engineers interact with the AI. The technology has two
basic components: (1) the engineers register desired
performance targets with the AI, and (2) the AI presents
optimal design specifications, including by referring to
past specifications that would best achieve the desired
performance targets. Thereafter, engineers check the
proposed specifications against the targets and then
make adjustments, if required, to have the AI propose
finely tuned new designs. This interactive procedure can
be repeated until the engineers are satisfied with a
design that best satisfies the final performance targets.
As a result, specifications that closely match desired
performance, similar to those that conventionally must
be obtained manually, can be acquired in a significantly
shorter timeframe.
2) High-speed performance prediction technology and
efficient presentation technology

=-=-=-=-=

What you need to do:
Restate exactly, and only, every line from the one that contains "optimal design specifications, including" through the last line of the records.

Answer section:
optimal design specifications, including by referring to
past specifications that would best achieve the desired
performance targets. Thereafter, engineers check the
proposed specifications against the targets and then
make adjustments, if required, to have the AI propose
finely tuned new designs. This interactive procedure can
be repeated until the engineers are satisfied with a
design that best satisfies the final performance targets.
As a result, specifications that closely match desired
performance, similar to those that conventionally must
be obtained manually, can be acquired in a significantly
shorter timeframe.
2) High-speed performance prediction technology and
efficient presentation technology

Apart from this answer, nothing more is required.